(WORK TO COMPLETE) For the listing below, return the line containing "H&E whole-slide image, shown", the line containing "- tumour size (pathology): 11 mm", and all lines in between, exactly as written and nothing else.

====== EXERCISE MATERIAL ======

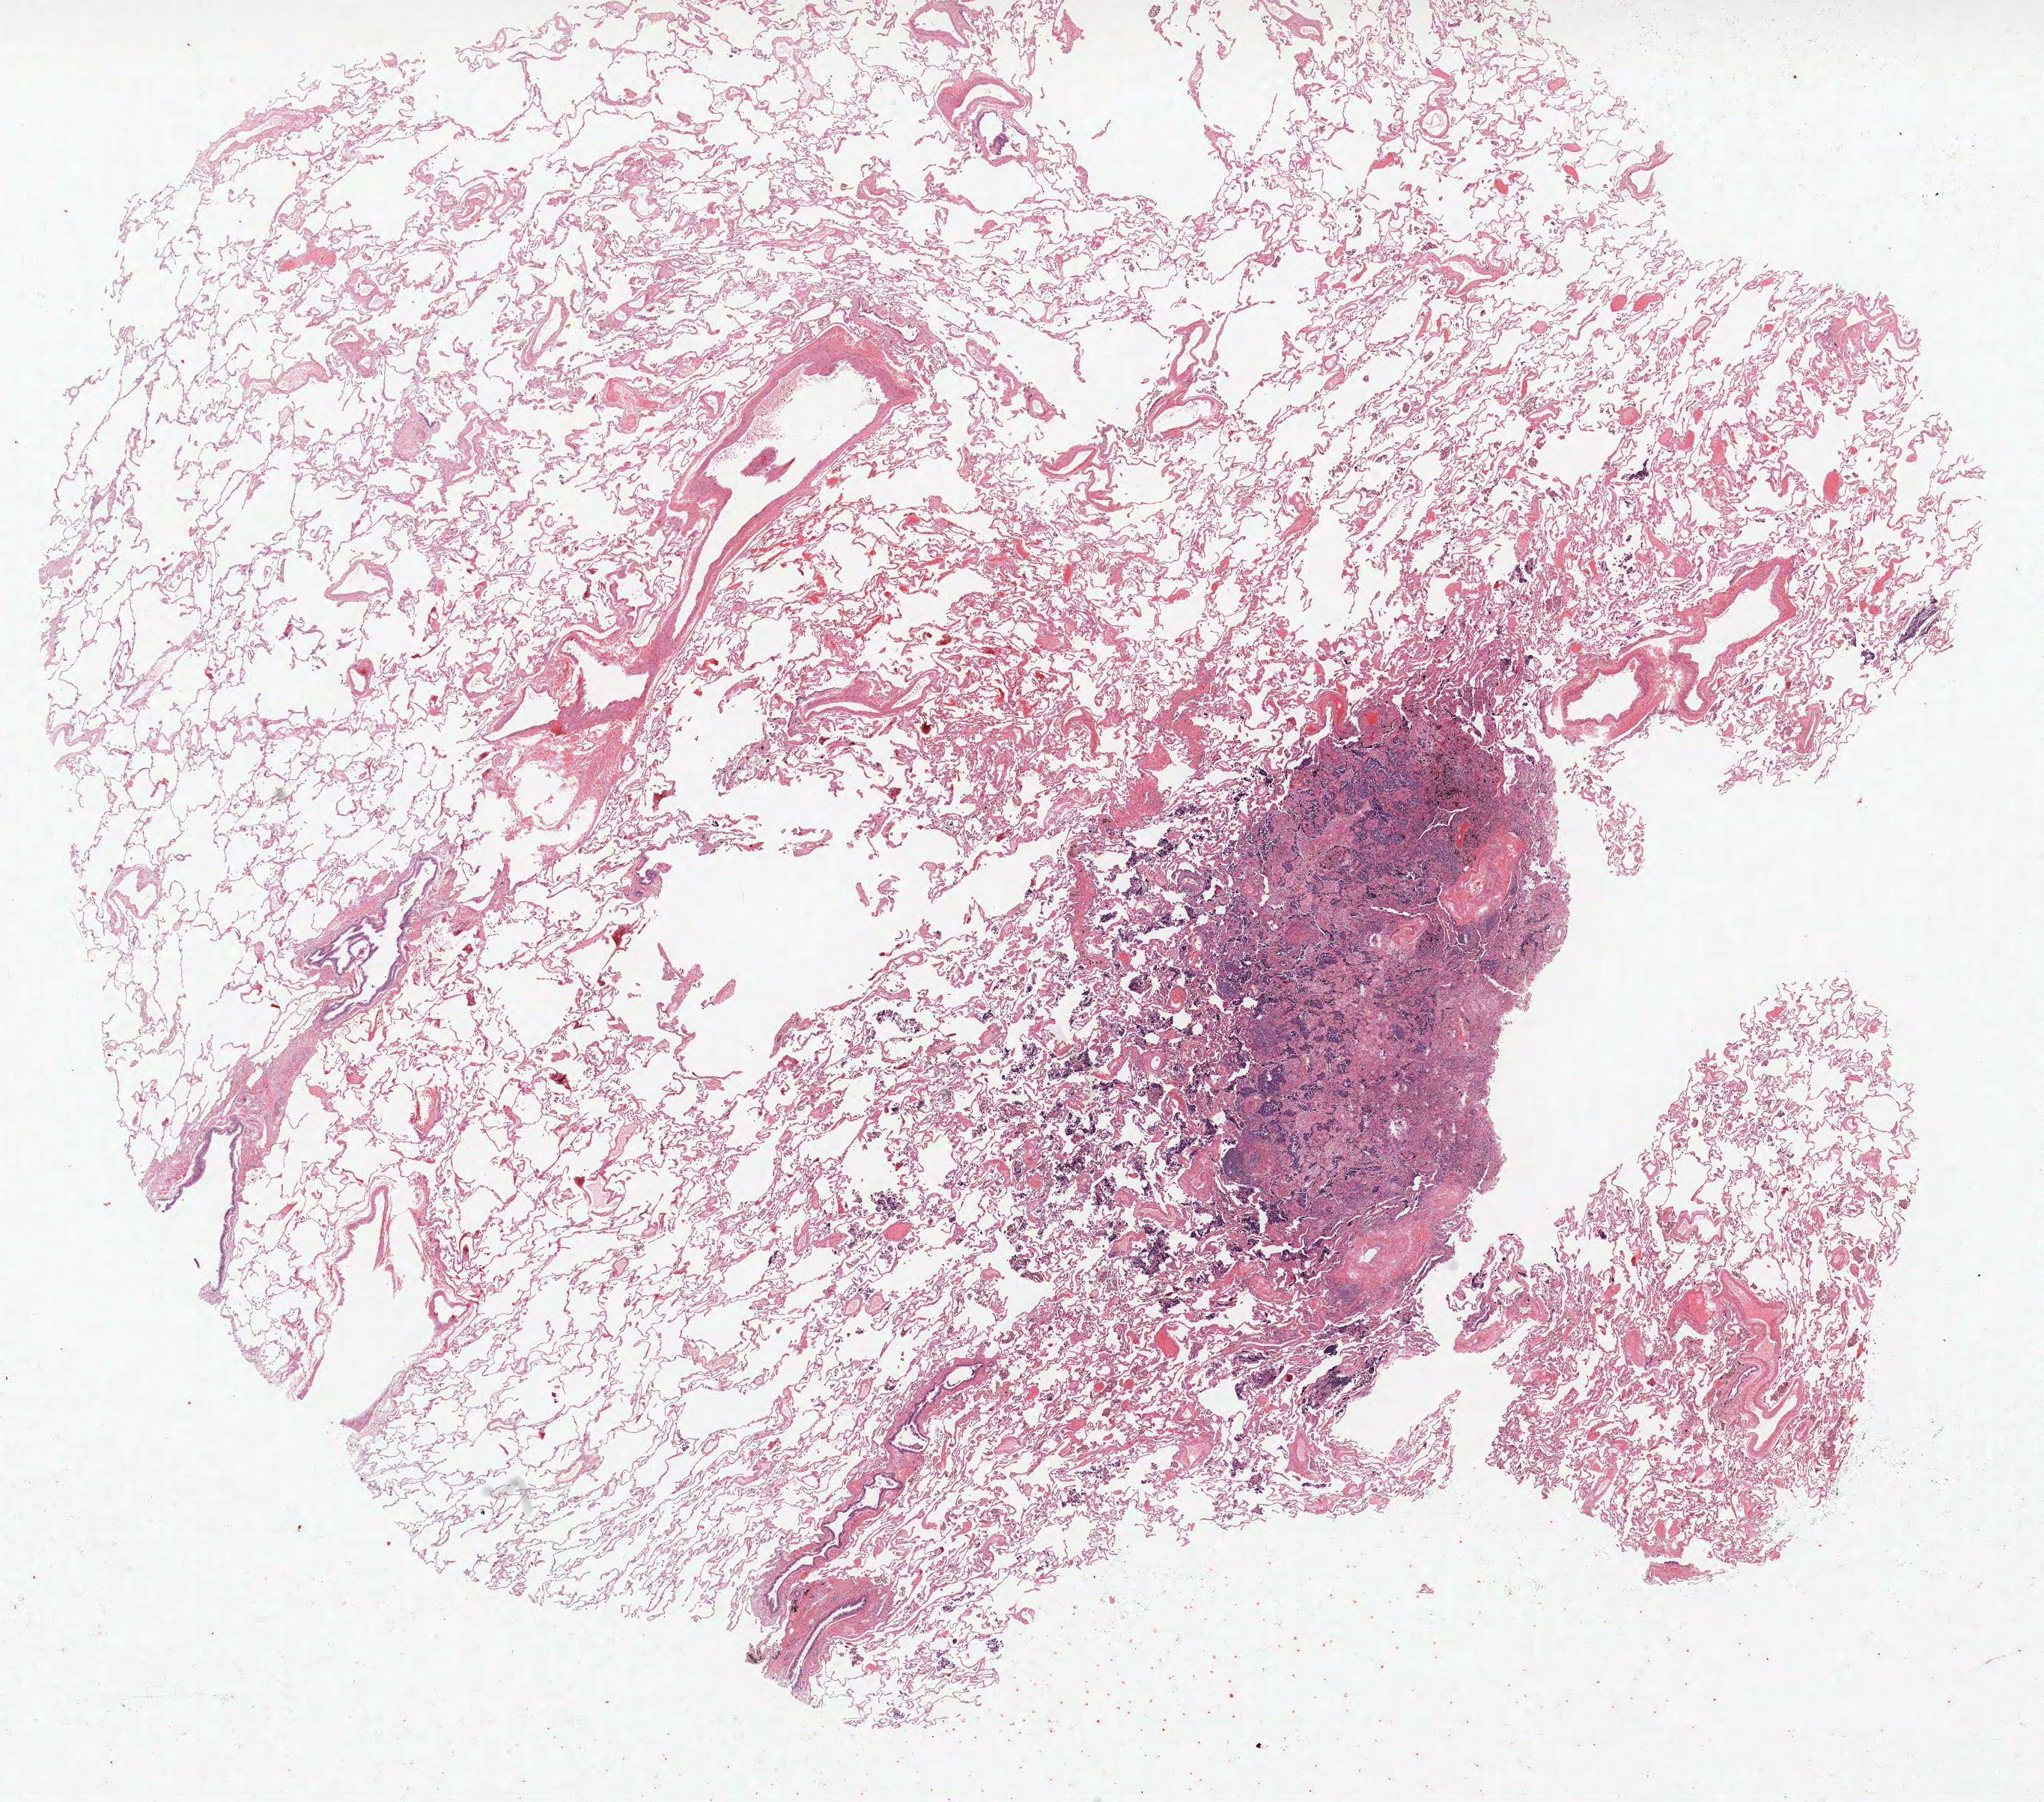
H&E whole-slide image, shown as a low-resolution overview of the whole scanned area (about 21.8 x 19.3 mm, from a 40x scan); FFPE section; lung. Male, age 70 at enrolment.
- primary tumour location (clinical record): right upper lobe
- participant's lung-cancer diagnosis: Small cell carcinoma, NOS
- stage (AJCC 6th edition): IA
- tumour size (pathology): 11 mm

======
====== EXERCISE MATERIAL ======

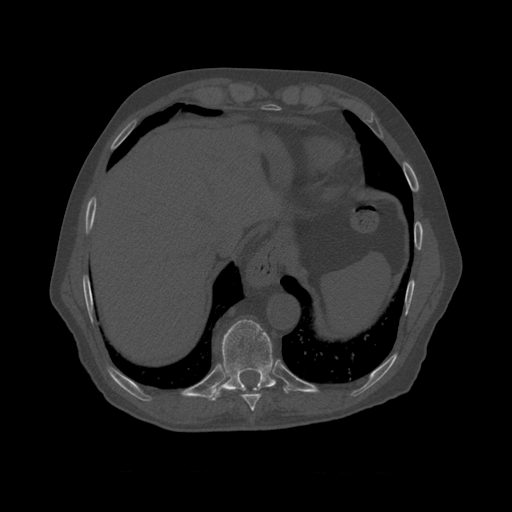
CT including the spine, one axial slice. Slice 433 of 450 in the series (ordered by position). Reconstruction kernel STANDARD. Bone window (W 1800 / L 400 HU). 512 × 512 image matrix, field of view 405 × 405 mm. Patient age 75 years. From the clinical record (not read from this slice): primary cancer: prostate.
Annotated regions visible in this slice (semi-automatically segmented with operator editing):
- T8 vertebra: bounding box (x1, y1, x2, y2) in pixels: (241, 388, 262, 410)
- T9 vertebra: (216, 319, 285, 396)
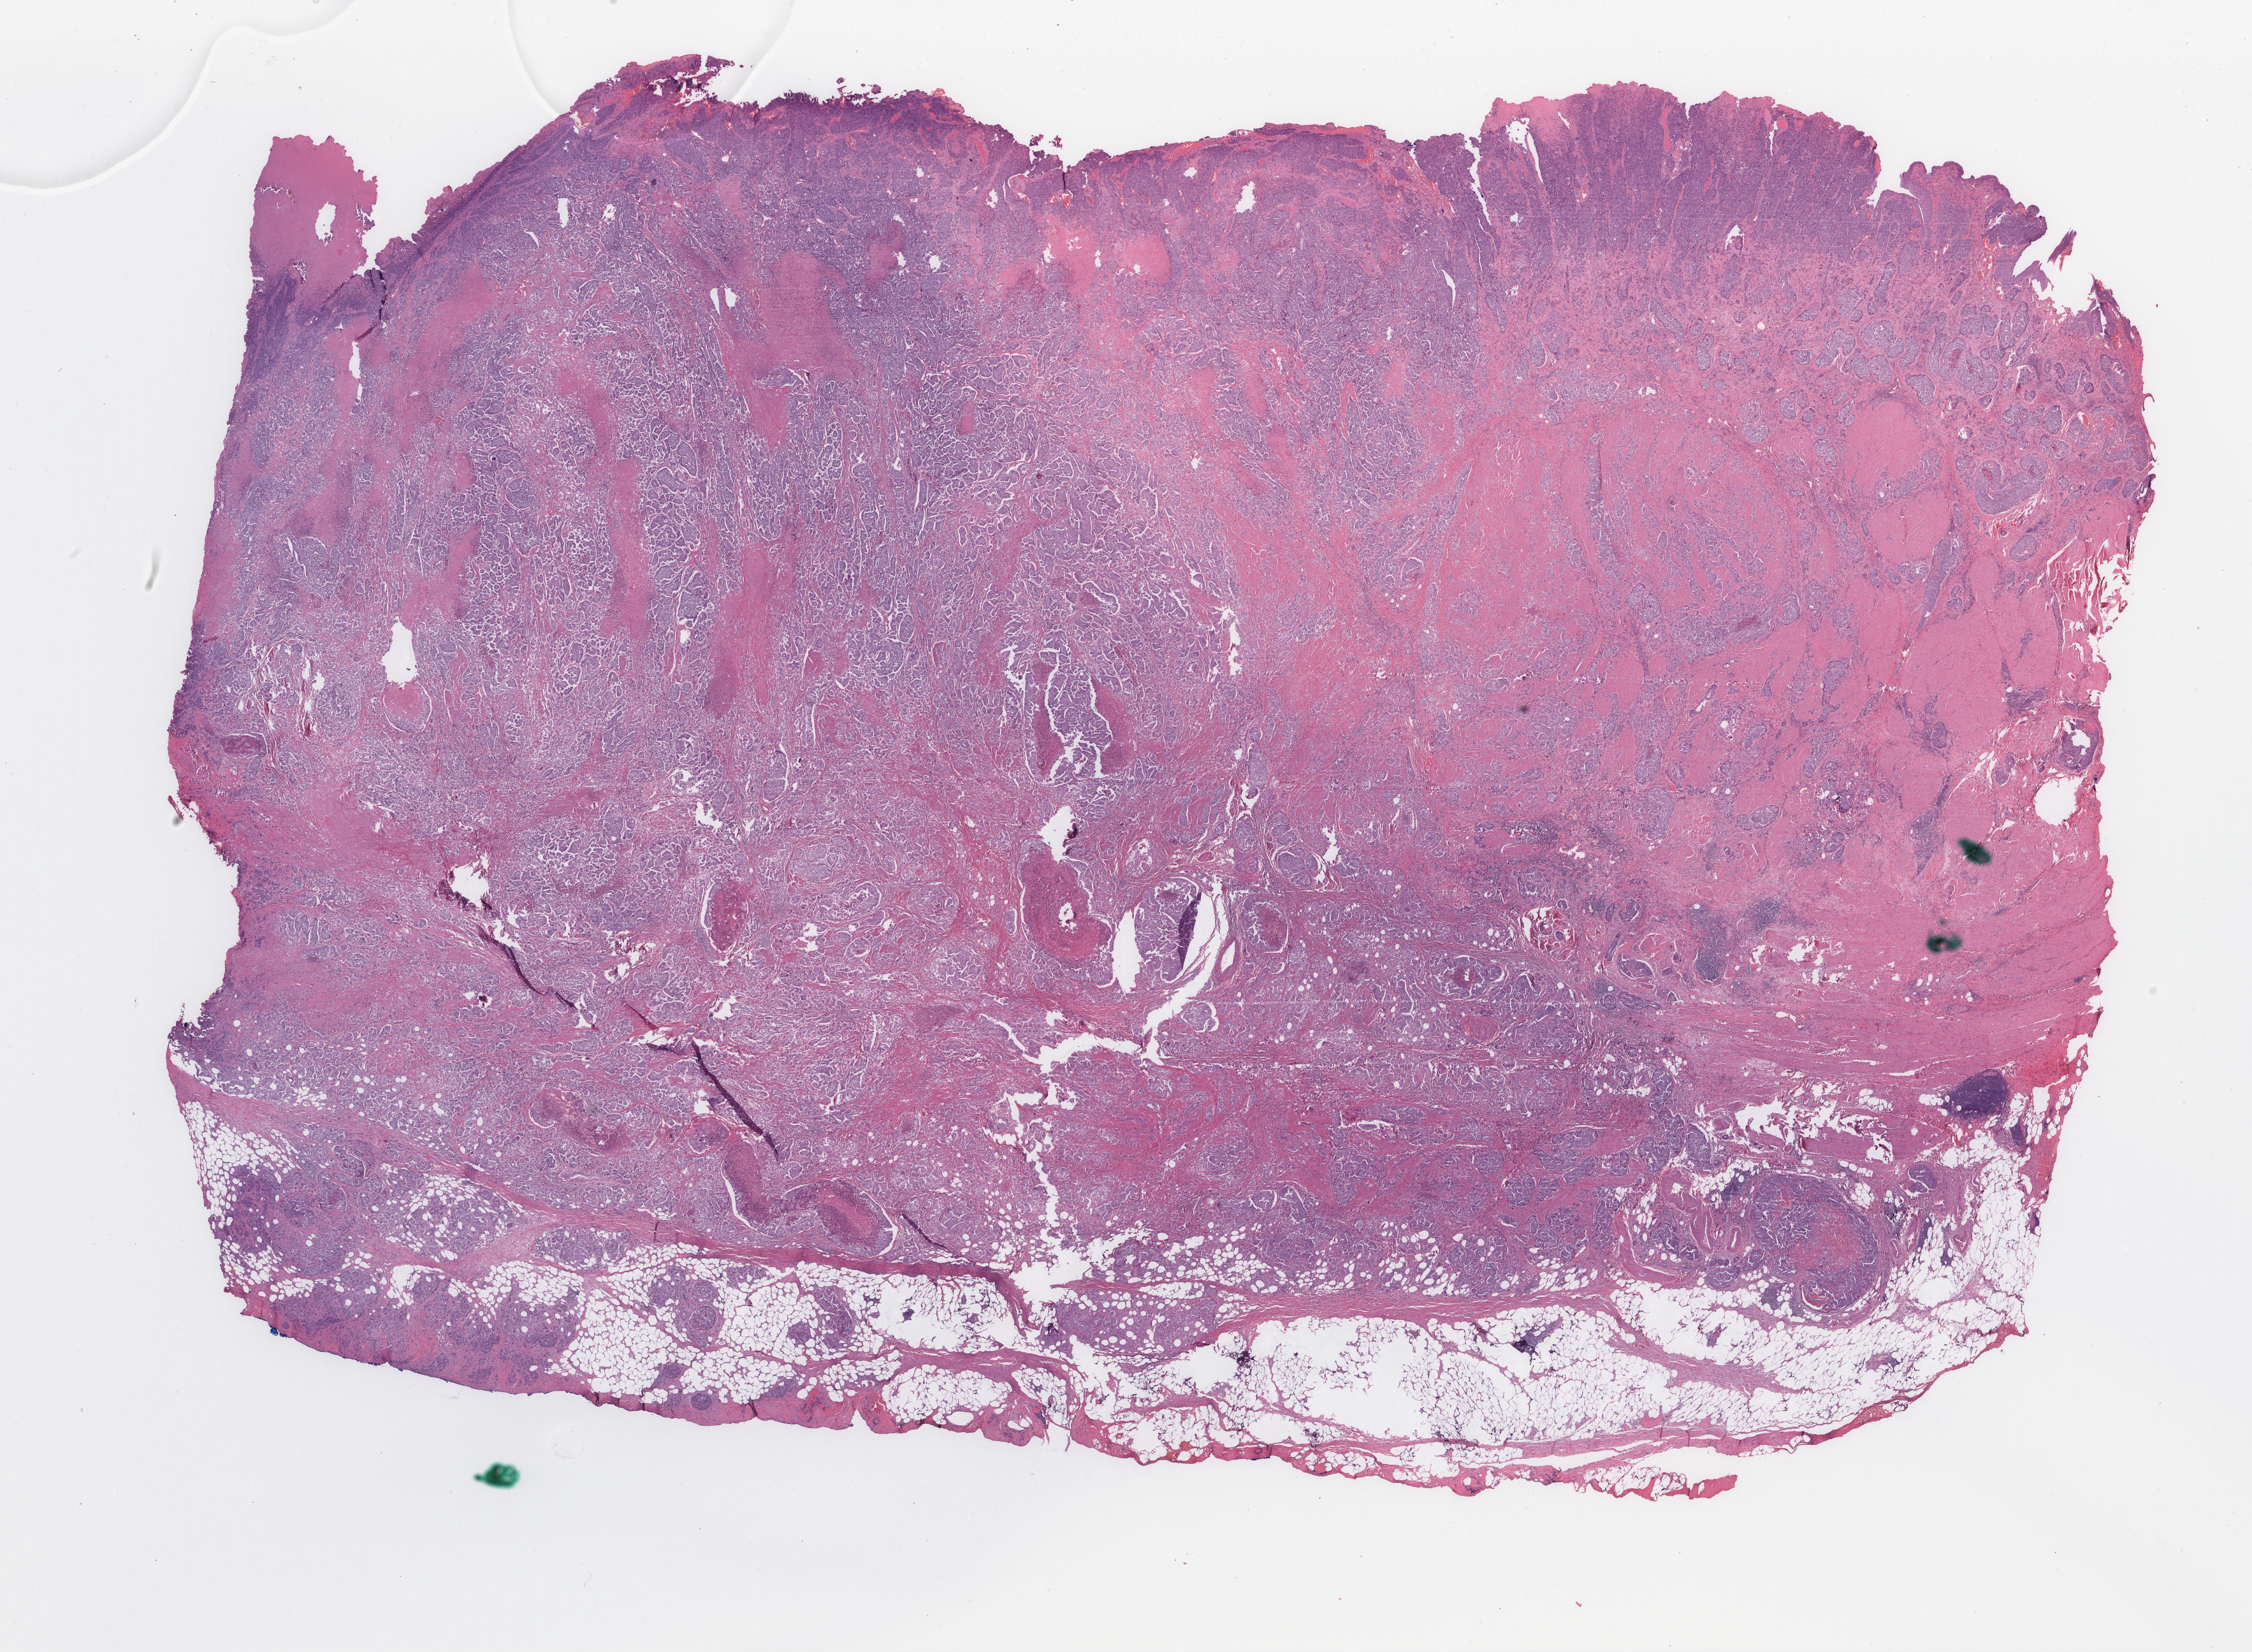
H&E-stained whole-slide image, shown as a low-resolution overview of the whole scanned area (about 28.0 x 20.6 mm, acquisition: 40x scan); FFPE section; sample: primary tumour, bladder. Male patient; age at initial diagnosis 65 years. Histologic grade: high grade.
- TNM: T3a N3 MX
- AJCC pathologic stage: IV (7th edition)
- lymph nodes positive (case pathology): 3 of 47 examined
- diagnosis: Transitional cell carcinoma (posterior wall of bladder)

======

(TASK OUTPUT)
H&E whole-slide image, shown as a low-resolution overview of the whole scanned area (about 21.8 x 19.3 mm, from a 40x scan); FFPE section; lung. Male, age 70 at enrolment.
- primary tumour location (clinical record): right upper lobe
- participant's lung-cancer diagnosis: Small cell carcinoma, NOS
- stage (AJCC 6th edition): IA
- tumour size (pathology): 11 mm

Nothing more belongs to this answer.